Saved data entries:
· · · ·

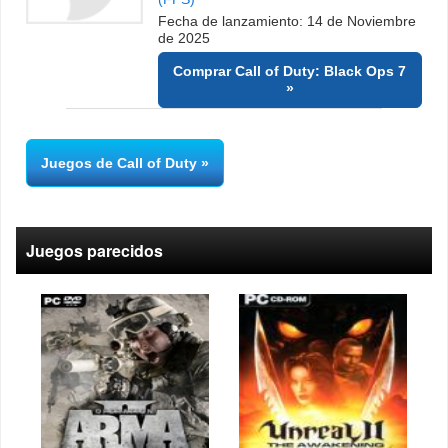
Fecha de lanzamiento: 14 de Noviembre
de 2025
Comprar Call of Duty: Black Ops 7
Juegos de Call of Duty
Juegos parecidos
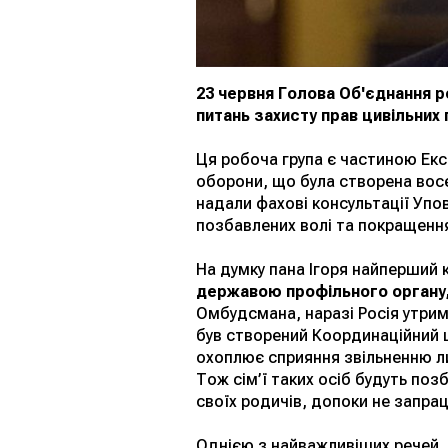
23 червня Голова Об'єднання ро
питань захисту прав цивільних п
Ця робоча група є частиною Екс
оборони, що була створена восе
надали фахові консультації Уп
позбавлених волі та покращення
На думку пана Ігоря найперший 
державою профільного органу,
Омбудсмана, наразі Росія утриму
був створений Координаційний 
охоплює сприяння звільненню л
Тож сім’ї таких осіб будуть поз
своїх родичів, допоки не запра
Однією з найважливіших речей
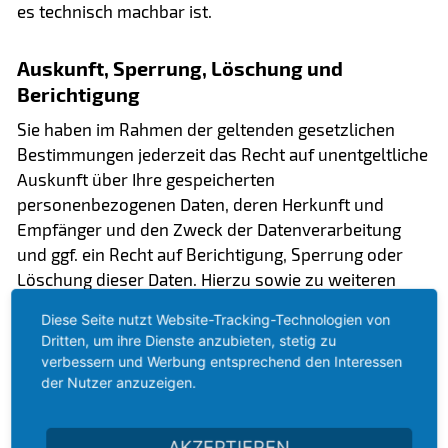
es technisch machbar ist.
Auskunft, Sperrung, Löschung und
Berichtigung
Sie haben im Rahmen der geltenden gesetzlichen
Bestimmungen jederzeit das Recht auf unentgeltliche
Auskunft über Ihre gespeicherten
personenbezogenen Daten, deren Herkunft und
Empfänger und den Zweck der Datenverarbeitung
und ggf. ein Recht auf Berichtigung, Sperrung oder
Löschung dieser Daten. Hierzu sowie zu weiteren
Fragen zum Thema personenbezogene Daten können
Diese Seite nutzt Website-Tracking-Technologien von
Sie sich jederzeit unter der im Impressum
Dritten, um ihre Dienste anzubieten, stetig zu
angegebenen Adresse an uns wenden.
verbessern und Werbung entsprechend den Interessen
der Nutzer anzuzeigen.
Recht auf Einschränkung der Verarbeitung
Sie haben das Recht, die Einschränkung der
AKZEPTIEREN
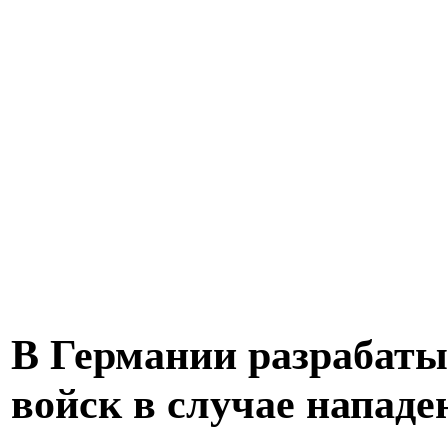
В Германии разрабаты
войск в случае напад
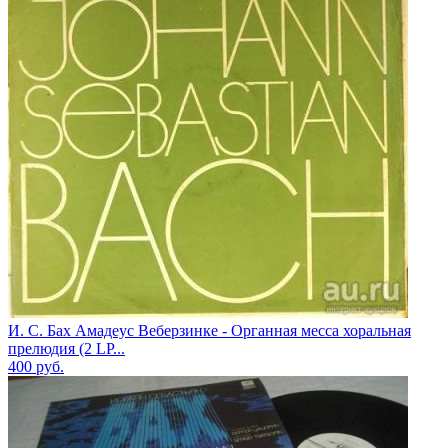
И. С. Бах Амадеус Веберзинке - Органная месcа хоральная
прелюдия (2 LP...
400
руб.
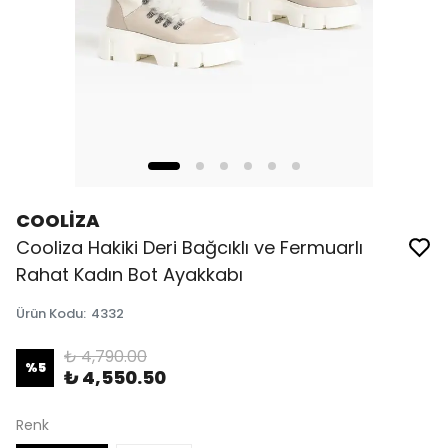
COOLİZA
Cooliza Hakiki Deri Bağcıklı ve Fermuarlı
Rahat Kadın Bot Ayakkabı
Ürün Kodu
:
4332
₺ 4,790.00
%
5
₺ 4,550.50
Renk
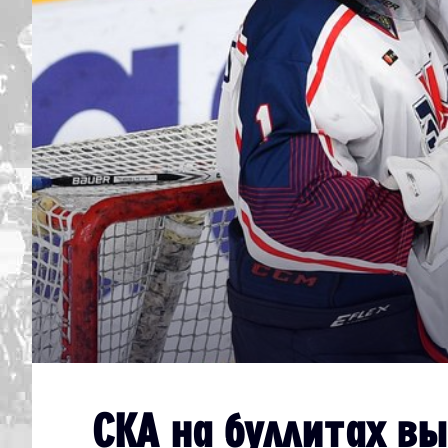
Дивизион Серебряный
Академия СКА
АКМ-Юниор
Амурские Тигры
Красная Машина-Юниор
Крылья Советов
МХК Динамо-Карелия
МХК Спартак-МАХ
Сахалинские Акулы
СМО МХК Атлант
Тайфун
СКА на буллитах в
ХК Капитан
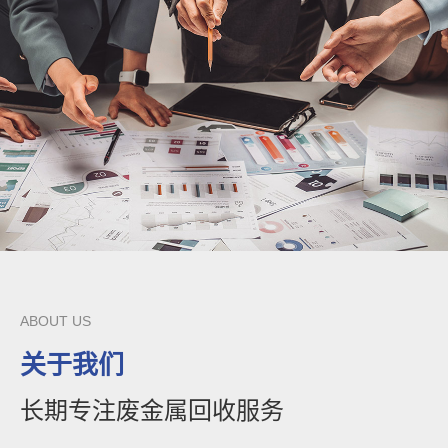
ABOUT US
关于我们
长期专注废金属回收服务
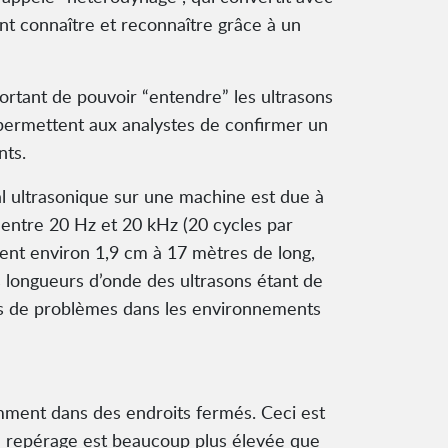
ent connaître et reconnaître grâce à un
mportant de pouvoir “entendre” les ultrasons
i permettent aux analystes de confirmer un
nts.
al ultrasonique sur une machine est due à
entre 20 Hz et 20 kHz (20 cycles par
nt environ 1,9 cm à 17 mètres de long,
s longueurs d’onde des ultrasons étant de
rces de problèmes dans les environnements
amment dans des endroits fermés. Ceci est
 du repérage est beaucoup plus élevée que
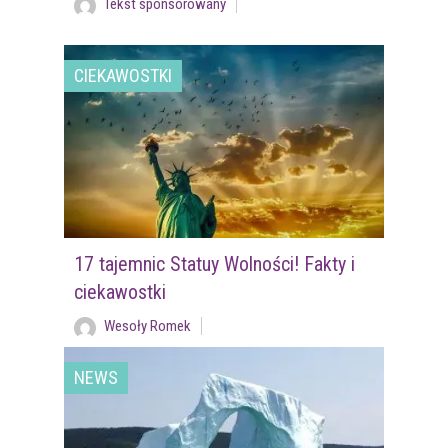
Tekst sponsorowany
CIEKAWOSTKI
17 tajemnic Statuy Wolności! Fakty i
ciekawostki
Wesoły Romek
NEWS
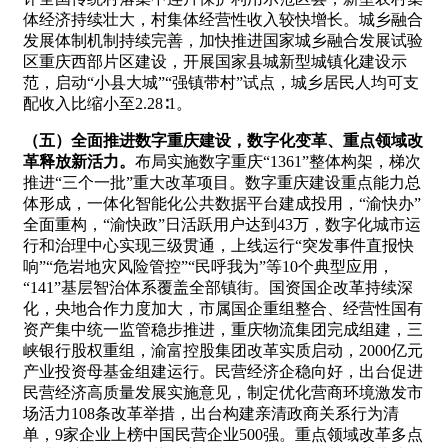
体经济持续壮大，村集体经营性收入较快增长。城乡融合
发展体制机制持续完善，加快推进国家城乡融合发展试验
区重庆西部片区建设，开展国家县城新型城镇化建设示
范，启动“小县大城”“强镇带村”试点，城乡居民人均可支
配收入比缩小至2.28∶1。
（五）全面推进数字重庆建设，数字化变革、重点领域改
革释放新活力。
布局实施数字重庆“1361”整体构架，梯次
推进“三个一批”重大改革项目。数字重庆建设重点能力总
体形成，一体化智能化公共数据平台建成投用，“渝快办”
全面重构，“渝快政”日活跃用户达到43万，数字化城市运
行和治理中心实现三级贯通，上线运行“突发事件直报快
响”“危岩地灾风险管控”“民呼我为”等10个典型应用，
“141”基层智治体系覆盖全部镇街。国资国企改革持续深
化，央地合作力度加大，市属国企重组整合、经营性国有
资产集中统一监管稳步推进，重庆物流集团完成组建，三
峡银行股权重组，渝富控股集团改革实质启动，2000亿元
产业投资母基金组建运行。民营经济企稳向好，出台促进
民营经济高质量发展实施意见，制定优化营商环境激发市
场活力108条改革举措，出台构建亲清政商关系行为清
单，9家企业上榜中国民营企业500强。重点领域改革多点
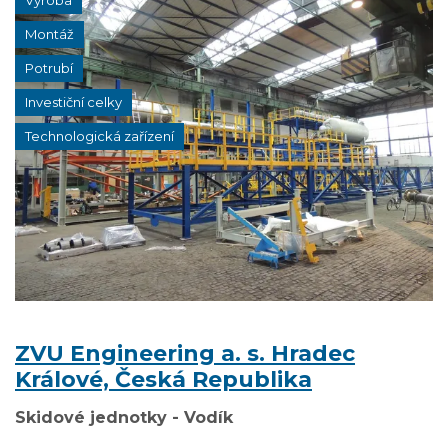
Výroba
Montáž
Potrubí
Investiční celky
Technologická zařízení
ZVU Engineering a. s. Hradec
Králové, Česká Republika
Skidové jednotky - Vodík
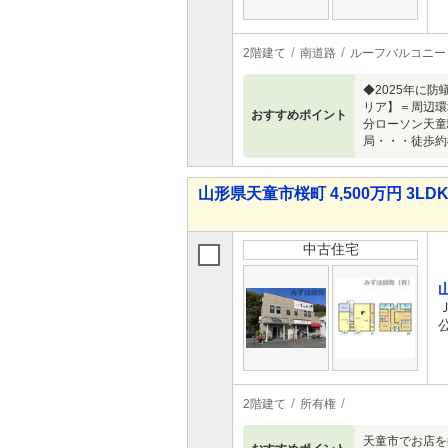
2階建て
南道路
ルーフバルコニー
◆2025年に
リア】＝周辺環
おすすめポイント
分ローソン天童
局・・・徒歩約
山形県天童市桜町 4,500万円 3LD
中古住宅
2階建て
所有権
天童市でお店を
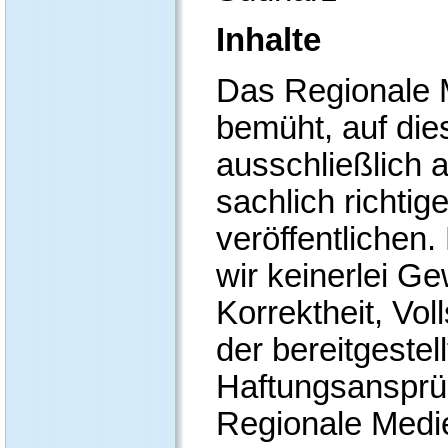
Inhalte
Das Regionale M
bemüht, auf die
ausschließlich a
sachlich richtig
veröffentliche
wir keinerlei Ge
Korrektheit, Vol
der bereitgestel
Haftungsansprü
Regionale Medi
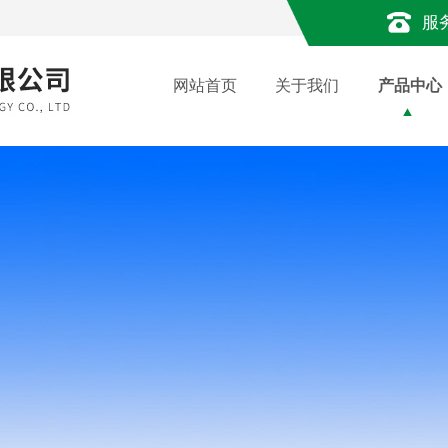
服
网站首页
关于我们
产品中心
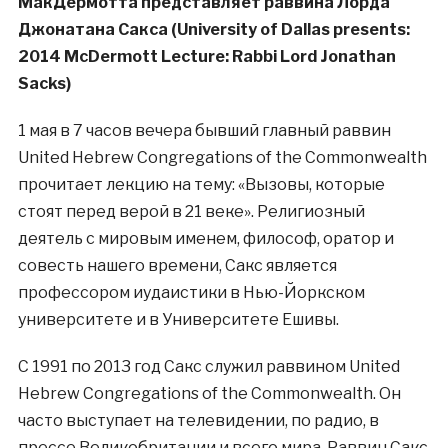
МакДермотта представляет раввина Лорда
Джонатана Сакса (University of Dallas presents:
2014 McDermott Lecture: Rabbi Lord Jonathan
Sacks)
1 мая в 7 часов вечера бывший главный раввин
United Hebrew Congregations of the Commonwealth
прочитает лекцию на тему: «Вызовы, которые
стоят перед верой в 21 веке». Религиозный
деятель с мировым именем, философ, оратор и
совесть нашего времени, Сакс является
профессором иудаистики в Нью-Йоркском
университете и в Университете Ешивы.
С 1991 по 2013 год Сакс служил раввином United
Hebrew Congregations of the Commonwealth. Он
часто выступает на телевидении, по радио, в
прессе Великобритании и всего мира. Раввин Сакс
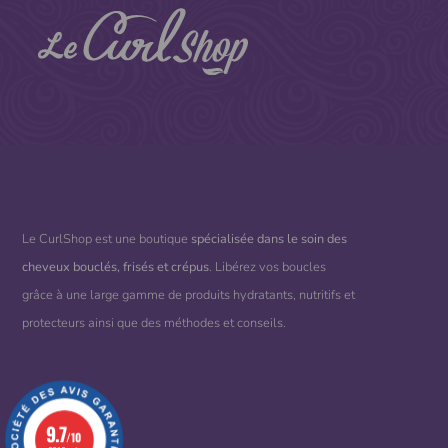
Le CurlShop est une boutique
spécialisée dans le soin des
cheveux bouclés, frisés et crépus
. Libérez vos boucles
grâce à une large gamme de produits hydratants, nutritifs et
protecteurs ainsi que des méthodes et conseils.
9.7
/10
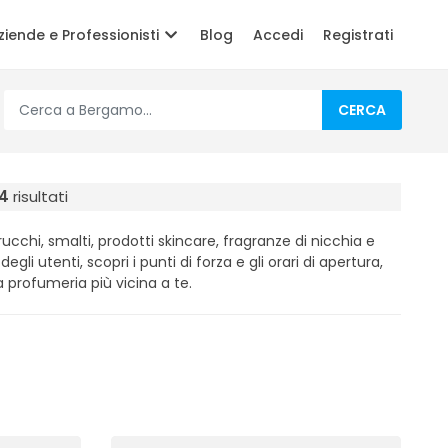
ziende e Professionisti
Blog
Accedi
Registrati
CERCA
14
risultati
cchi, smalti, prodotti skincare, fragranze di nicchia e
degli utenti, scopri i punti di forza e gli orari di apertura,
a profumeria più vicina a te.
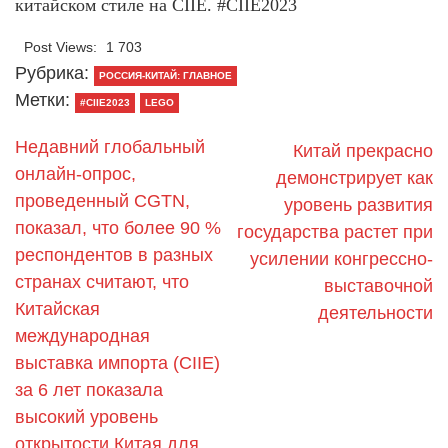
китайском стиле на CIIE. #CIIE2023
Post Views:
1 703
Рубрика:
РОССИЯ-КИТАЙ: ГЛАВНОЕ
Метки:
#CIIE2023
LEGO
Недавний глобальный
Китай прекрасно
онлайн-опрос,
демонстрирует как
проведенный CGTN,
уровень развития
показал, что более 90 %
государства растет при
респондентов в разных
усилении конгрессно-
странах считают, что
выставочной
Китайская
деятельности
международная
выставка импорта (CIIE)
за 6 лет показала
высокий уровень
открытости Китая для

· · · ·

Update the records by changing every "Call of Duty" to "CoD" and leaving everything else as it is. Give back only the text, without the pictures.

• **Completed exercise**
Fecha de lanzamiento: 14 de Noviembre
de 2025
Comprar CoD: Black Ops 7
Juegos de CoD
Juegos parecidos
23 червня Голова Об'єднання ро
питань захисту прав цивільних п
Ця робоча група є частиною Екс
оборони, що була створена восе
надали фахові консультації Уп
позбавлених волі та покращення
На думку пана Ігоря найперший 
державою профільного органу,
Омбудсмана, наразі Росія утриму
був створений Координаційний 
охоплює сприяння звільненню л
Тож сім’ї таких осіб будуть поз
своїх родичів, допоки не запра
Однією з найважливіших речей
es technisch machbar ist.
Auskunft, Sperrung, Löschung und
Berichtigung
Sie haben im Rahmen der geltenden gesetzlichen
Bestimmungen jederzeit das Recht auf unentgeltliche
Auskunft über Ihre gespeicherten
personenbezogenen Daten, deren Herkunft und
Empfänger und den Zweck der Datenverarbeitung
und ggf. ein Recht auf Berichtigung, Sperrung oder
Löschung dieser Daten. Hierzu sowie zu weiteren
Fragen zum Thema personenbezogene Daten können
Diese Seite nutzt Website-Tracking-Technologien von
Sie sich jederzeit unter der im Impressum
Dritten, um ihre Dienste anzubieten, stetig zu
angegebenen Adresse an uns wenden.
verbessern und Werbung entsprechend den Interessen
der Nutzer anzuzeigen.
Recht auf Einschränkung der Verarbeitung
Sie haben das Recht, die Einschränkung der
AKZEPTIEREN
В Германии разрабаты
войск в случае напад
И. С. Бах Амадеус Веберзинке - Органная месcа хоральная
прелюдия (2 LP...
400
руб.
COOLİZA
Cooliza Hakiki Deri Bağcıklı ve Fermuarlı
Rahat Kadın Bot Ayakkabı
Ürün Kodu
:
4332
₺ 4,790.00
%
5
₺ 4,550.50
Renk
Дивизион Серебряный
Академия СКА
АКМ-Юниор
Амурские Тигры
Красная Машина-Юниор
Крылья Советов
МХК Динамо-Карелия
МХК Спартак-МАХ
Сахалинские Акулы
СМО МХК Атлант
Тайфун
СКА на буллитах в
ХК Капитан
ABOUT US
关于我们
长期专注废金属回收服务
ent connaître et reconnaître grâce à un
mportant de pouvoir “entendre” les ultrasons
i permettent aux analystes de confirmer un
nts.
al ultrasonique sur une machine est due à
entre 20 Hz et 20 kHz (20 cycles par
nt environ 1,9 cm à 17 mètres de long,
s longueurs d’onde des ultrasons étant de
rces de problèmes dans les environnements
amment dans des endroits fermés. Ceci est
 du repérage est beaucoup plus élevée que
Tekst sponsorowany
CIEKAWOSTKI
17 tajemnic Statuy Wolności! Fakty i
ciekawostki
Wesoły Romek
NEWS
体经济持续壮大，村集体经营性收入较快增长。城乡融合
发展体制机制持续完善，加快推进国家城乡融合发展试验
区重庆西部片区建设，开展国家县城新型城镇化建设示
范，启动“小县大城”“强镇带村”试点，城乡居民人均可支
配收入比缩小至2.28∶1。
（五）全面推进数字重庆建设，数字化变革、重点领域改
革释放新活力。
布局实施数字重庆“1361”整体构架，梯次
推进“三个一批”重大改革项目。数字重庆建设重点能力总
体形成，一体化智能化公共数据平台建成投用，“渝快办”
全面重构，“渝快政”日活跃用户达到43万，数字化城市运
行和治理中心实现三级贯通，上线运行“突发事件直报快
响”“危岩地灾风险管控”“民呼我为”等10个典型应用，
“141”基层智治体系覆盖全部镇街。国资国企改革持续深
化，央地合作力度加大，市属国企重组整合、经营性国有
资产集中统一监管稳步推进，重庆物流集团完成组建，三
峡银行股权重组，渝富控股集团改革实质启动，2000亿元
产业投资母基金组建运行。民营经济企稳向好，出台促进
民营经济高质量发展实施意见，制定优化营商环境激发市
场活力108条改革举措，出台构建亲清政商关系行为清
单，9家企业上榜中国民营企业500强。重点领域改革多点
Výroba
Montáž
Potrubí
Investiční celky
Technologická zařízení
ZVU Engineering a. s. Hradec
Králové, Česká Republika
Skidové jednotky - Vodík
2階建て
南道路
ルーフバルコニー
◆2025年に
リア】＝周辺環
おすすめポイント
分ローソン天童
局・・・徒歩約
山形県天童市桜町 4,500万円 3LD
中古住宅
2階建て
所有権
天童市でお店を
Inhalte
Das Regionale M
bemüht, auf die
ausschließlich a
sachlich richtig
veröffentliche
wir keinerlei Ge
Korrektheit, Vol
der bereitgestel
Haftungsansprü
Regionale Medi
服
网站首页
关于我们
产品中心
МакДермотта представляет раввина Лорда
Джонатана Сакса (University of Dallas presents:
2014 McDermott Lecture: Rabbi Lord Jonathan
Sacks)
1 мая в 7 часов вечера бывший главный раввин
United Hebrew Congregations of the Commonwealth
прочитает лекцию на тему: «Вызовы, которые
стоят перед верой в 21 веке». Религиозный
деятель с мировым именем, философ, оратор и
совесть нашего времени, Сакс является
профессором иудаистики в Нью-Йоркском
университете и в Университете Ешивы.
С 1991 по 2013 год Сакс служил раввином United
Hebrew Congregations of the Commonwealth. Он
часто выступает на телевидении, по радио, в
прессе Великобритании и всего мира. Раввин Сакс
Le CurlShop est une boutique
spécialisée dans le soin des
cheveux bouclés, frisés et crépus
. Libérez vos boucles
grâce à une large gamme de produits hydratants, nutritifs et
protecteurs ainsi que des méthodes et conseils.
9.7
/10
ziende e Professionisti
Blog
Accedi
Registrati
CERCA
14
risultati
cchi, smalti, prodotti skincare, fragranze di nicchia e
degli utenti, scopri i punti di forza e gli orari di apertura,
a profumeria più vicina a te.
китайском стиле на CIIE. #CIIE2023
Post Views:
1 703
Рубрика:
РОССИЯ-КИТАЙ: ГЛАВНОЕ
Метки:
#CIIE2023
LEGO
Недавний глобальный
Китай прекрасно
онлайн-опрос,
демонстрирует как
проведенный CGTN,
уровень развития
показал, что более 90 %
государства растет при
респондентов в разных
усилении конгрессно-
странах считают, что
выставочной
Китайская
деятельности
международная
выставка импорта (CIIE)
за 6 лет показала
высокий уровень
открытости Китая для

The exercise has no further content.